The Bureau of Land Management then added an extra buffer by designating the public land around the lake an area of critical environmental concern. Allen said the state of Oregon also secured the water rights for the spring, making irrigation diversions a thing of the past.
The Fish and Wildlife Service says it has been putting an emphasis on reclassifying and delisting species when they’ve met recovery goals.
Because the Borax Lake chub is only found in one small lake in Harney County, over the course of 40 years, wildlife managers were able address most of the threats to the species.
“It is always to easier to work on recovery actions on species with more narrow distributions. And you can’t get too much more narrow than the Borax Lake chub,” Allen said. “The smaller the range of the species the more you have the ability to control conservation management of that by land ownership.”
But that same limited species range also presents a more dire situation.
“This is it. This is the only place on Earth where that fish lives, the only habitat that’s available,” said Garth Fuller, eastern Oregon conservation director with the Nature Conservancy. “It can’t disperse. It can’t move. There isn’t a standby. You don’t have a second chance.”
That’s part of the reason that Fuller would rather see the minnow down-listed to “threatened” instead of being removed from the endangered species list completely, as is being proposed by the Fish and Wildlife Service. He says there are still some threats remaining to the chub.
“I think the largest hurdle is the remaining potential for geothermal development on the private lands in the area.
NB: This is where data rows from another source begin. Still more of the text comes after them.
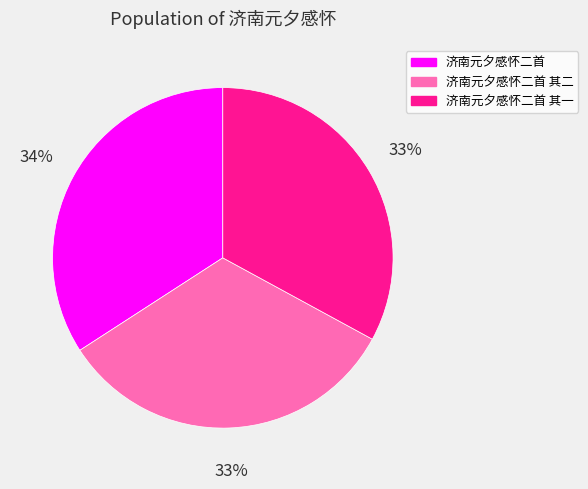

Count the number of slices in the pie.

3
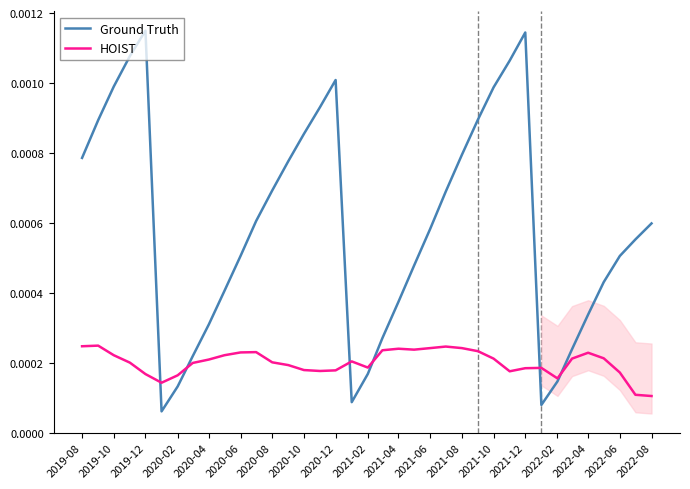

True or false: Ground Truth and HOIST intersect in this chart.

True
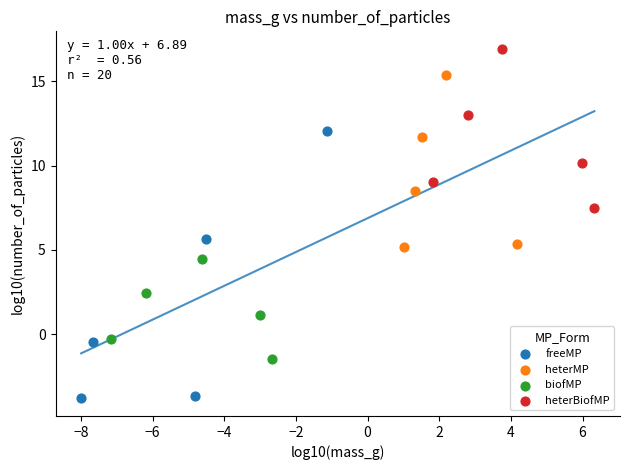

What are all the series names shown in the legend?

freeMP, heterMP, biofMP, heterBiofMP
And even though it may seem unlikely, that geothermal reservoir that feeds the lake, that’s so critical to the habitat, is still vulnerable to development impacts,” Fuller said.
In an email, the Fish and Wildlife Service says the risk of geothermal development has “reduced.” And while “it’s uncommon” to propose delisting instead of downlisting endangered species to threatened status, “in this case … the Service was overdue on moving forward with a downlisting, and in the intervening years the remaining recovery actions were completed.” USFWS said the chub no longer meets the definition of threatened or endangered.
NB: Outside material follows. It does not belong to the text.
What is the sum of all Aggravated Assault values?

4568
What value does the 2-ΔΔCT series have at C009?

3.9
“We’re making some pretty huge strides in recovering threatened and endangered species in Oregon, more so than I think most, if not any other states across the U.S.,” Allen said.
He says in the last four years, two fish species have already been removed from the endangered species list, and another southern Oregon minnow, the Foskett speckled dace, is currently being proposed for delisting.
Monday’s announcement of the proposal to delist the Borax Lake chub kicks off a yearlong public process to decide if the conservation steps taken are enough to guarantee survival of the fish.